![]()
How will artificial intelligence (AI) affect unemployment rates? The answer will vary depending on regional differences in occupation and industry—with urban technology hubs likely to see the greatest impact, reports a study from Taiwan in the June issue of the
Journal of Occupational and Environmental Medicine.
"Without intervention, unemployment in high-exposure cities could rise sharply under rapid AI adoption," according to the report by John Tayu Lee, PhD, of National Taiwan University, Taipei, and colleagues. They used measures of exposure to AI by industry and occupation to project trends in unemployment in Taiwan—a global leader in the technology industry—over the coming ten years.
The results suggested that occupational exposure to AI is "unevenly distributed" across regions. Industries such as finance, technology, and education had the highest AI exposure, while exposure was low for industries such as agriculture, construction, and accommodations and catering.
Urban centers in northern Taiwan with high concentrations of AI-intensive industries and occupations were projected to have the greatest impact on unemployment. In those cities, projected increases in unemployment by 2035 ranged from 16 percentage points in a scenario of moderate AI impact to 48 percentage points in a high-impact scenario. In contrast, southern and central regions with lower AI exposure were projected to see little or no impact on unemployment.

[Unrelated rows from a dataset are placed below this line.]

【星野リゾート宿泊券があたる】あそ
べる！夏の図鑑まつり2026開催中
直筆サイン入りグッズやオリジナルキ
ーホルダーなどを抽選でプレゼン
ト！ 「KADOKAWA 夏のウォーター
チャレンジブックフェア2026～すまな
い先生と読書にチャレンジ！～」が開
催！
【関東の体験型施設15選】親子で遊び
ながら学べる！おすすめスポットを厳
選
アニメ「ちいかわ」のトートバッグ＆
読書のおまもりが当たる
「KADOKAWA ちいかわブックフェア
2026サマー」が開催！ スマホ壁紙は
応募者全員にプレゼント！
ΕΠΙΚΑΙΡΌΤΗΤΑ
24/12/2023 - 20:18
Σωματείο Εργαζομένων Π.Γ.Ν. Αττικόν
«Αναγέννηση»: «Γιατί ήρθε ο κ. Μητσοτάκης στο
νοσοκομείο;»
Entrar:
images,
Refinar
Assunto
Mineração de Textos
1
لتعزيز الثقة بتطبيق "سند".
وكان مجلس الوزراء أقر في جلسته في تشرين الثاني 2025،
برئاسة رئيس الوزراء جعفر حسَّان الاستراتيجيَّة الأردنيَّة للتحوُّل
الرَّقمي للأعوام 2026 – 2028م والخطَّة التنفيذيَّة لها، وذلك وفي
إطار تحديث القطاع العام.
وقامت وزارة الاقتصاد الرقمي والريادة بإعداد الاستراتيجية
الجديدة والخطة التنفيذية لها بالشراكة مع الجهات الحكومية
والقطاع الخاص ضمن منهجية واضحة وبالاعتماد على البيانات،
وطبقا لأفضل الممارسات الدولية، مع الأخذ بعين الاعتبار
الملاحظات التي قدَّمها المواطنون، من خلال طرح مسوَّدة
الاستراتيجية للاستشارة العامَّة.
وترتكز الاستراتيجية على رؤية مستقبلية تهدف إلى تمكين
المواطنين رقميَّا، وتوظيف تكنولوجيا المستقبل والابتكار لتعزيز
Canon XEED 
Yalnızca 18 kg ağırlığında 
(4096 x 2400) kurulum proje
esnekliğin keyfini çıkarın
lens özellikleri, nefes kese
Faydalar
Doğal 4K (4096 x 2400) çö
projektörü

Younger workers aged 25 to 44 with university degrees were at the greatest risk of AI-driven disruption, particularly in AI-intensive industries. Occupational groups at high risk included professionals, managers, and office support staff.
The regional variations illustrate "the paradox of digital economies," according to the authors: "[R]egions that benefit most from innovation are simultaneously the most vulnerable to displacement." While rural areas may see little immediate impact of AI, they "risk long-term exclusion if they remain outside digital transformation pathways." The researchers point out some limitations of their analysis, emphasizing that the projections are "hypothetical simulations, not empirical forecasts."
Dr. Lee and coauthors discuss the need for "targeted workforce adaptation policies" such as skills retraining, social protection, and targeted innovation support to lessen the impact of rapid AI implementation on unemployment and regional disparities. The researchers conclude, "Only through such commitments can AI become a tool not just of efficiency, but of shared and sustainable progress."